Wednesday 5 March 2014

New Signs of Long-Gone Life on Mars

A spectacular nail-biter of a landing was just the beginning. This was the year Mars’ rover Curiosity proved its worth by giving researchers unprecedented access to the Red Planet.
Ancient fresh water lake on Mars suggests life may have flourished on the red planet 3.6 billion years ago
Evidence of lake came from rocks in Gale Crater near the Martian equator ..Fresh water lake likely had carbon, hydrogen, oxygen, nitrogen and sulphur
The lake may have lasted for tens of thousands of years while sustaining life

An ancient fresh water lake on Mars could have sustained life on the red planet billions of years ago.
Mudstones from Gale Crater, the landing site of the Curiosity rover, were formed in a lake that may have existed on the planet for hundreds of thousands of years, say scientists.
The 150 kilometre-wide (93-mile) impact basin, with a mountain at its centre, is believed to have supported the lake - and possibly more than one - around 3.6 billion years ago.

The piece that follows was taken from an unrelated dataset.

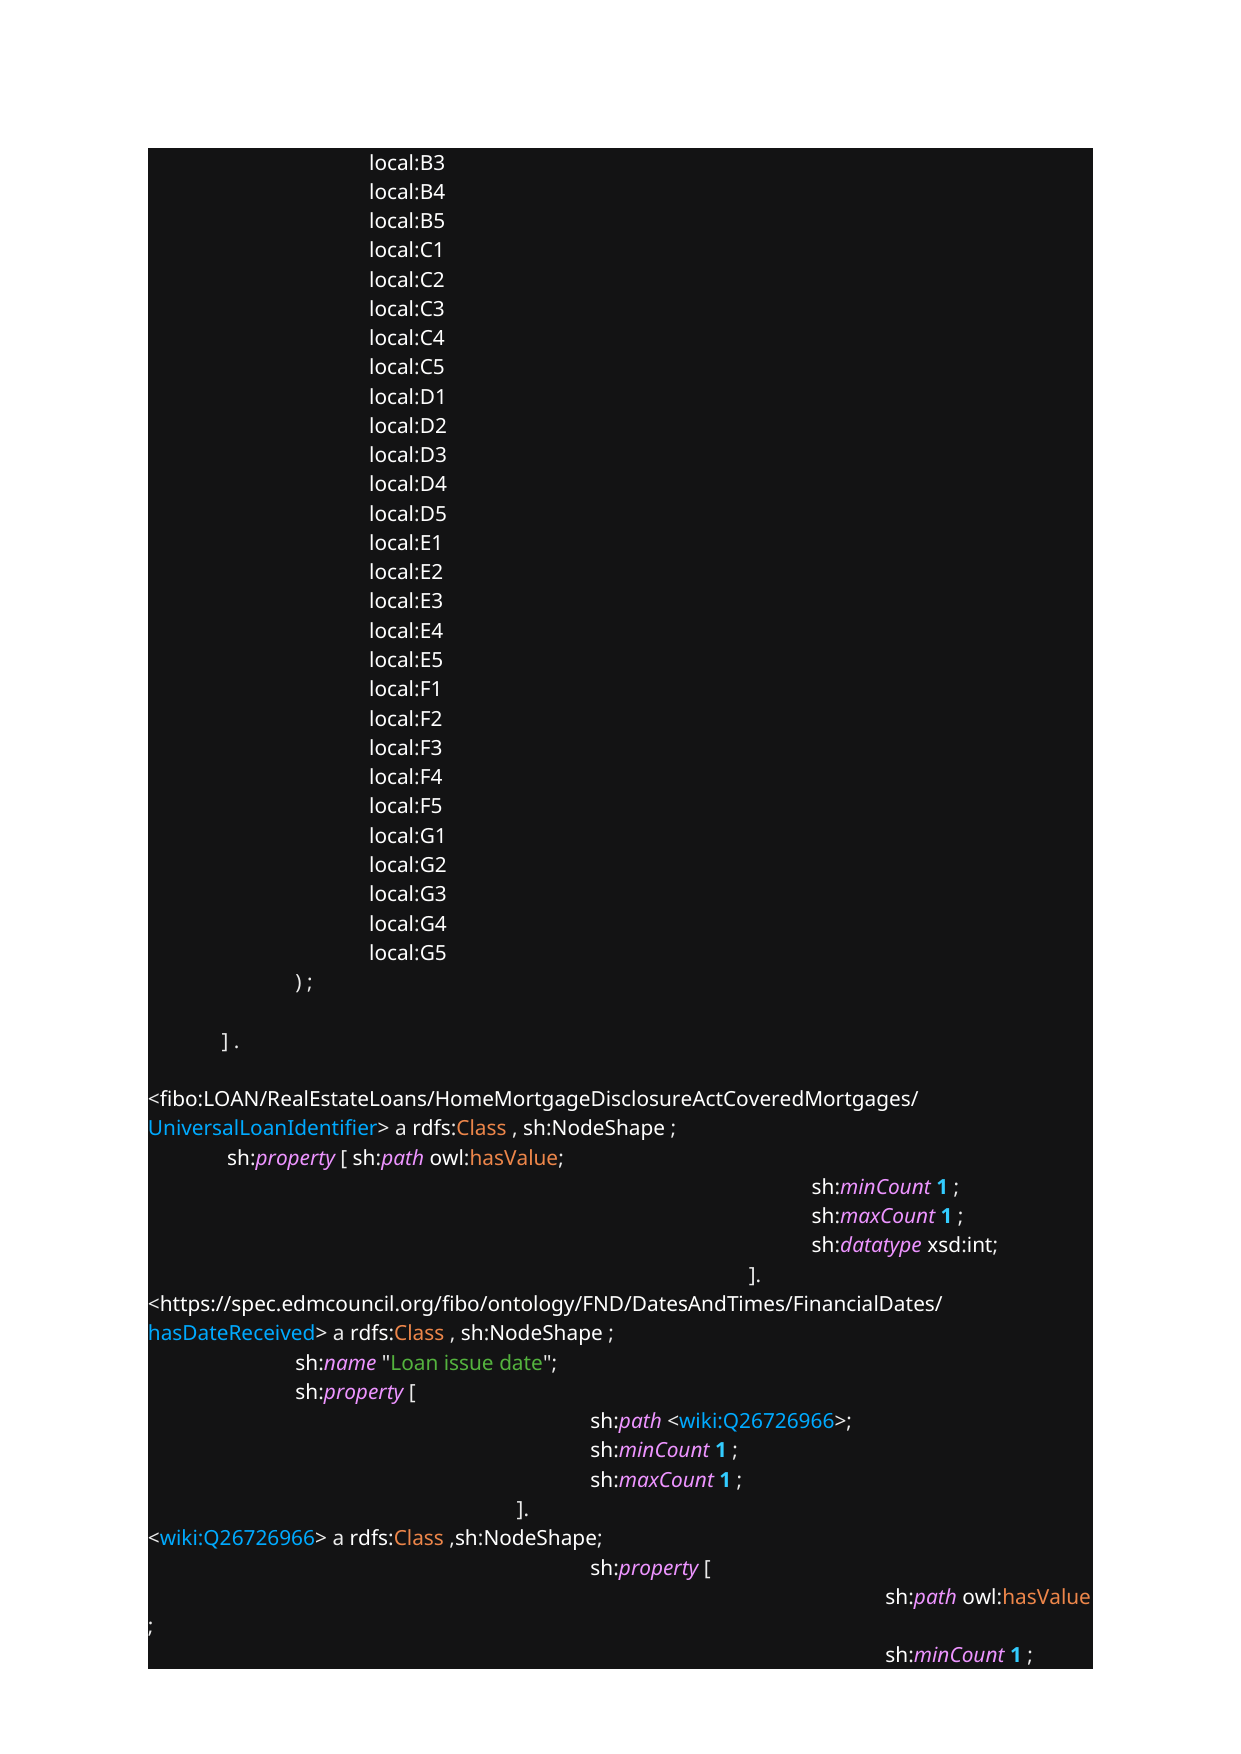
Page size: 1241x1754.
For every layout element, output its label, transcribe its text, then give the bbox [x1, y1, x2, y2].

text local:B3 local:B4 local:B5 local:C1 local:C2 local:C3 local:C4 local:C5 local:D1 local:D2 local:D3 local:D4 local:D5 local:E1 local:E2 local:E3 local:E4 local:E5 local:F1 local:F2 local:F3 local:F4 local:F5 local:G1 local:G2 local:G3 local:G4 local:G5 ) ; ] . <fibo:LOAN/RealEstateLoans/HomeMortgageDisclosureActCoveredMortgages/UniversalLoanIdentifier> a rdfs:Class , sh:NodeShape ; sh:property [ sh:path owl:hasValue; sh:minCount 1 ; sh:maxCount 1 ; sh:datatype xsd:int; ]. <https://spec.edmcouncil.org/fibo/ontology/FND/DatesAndTimes/FinancialDates/hasDateReceived> a rdfs:Class , sh:NodeShape ; sh:name "Loan issue date"; sh:property [ sh:path <wiki:Q26726966>; sh:minCount 1 ; sh:maxCount 1 ; ]. <wiki:Q26726966> a rdfs:Class ,sh:NodeShape; sh:property [ sh:path owl:hasValue ; sh:minCount 1 ; [148, 148, 1093, 1669]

Evidence of water on Mars dates back to the Mariner 9 mission, which arrived on Mars in 1971.
Mariner 9 imaging revealed clues of water erosion in river beds and canyons as well as weather fronts and fogs.
Viking orbiters that followed caused a revolution in our ideas about water on Mars by showing how floods of water broke through dams, carved deep valleys, eroded grooves into bedrock, and traveled thousands of kilometres.
Mars is currently in the middle of an ice age, so liquid water cannot exist on its surface at the present time. However, the planet seems to have been warmer and wetter in the past.
In June this year, Curiosity rover found Powerful evidence that water good enough to drink once flowed on Mars.
In September, the first scoop of soil analysed by Curiosity revealed that fine materials on the surface of the planet contain two per cent water by weight.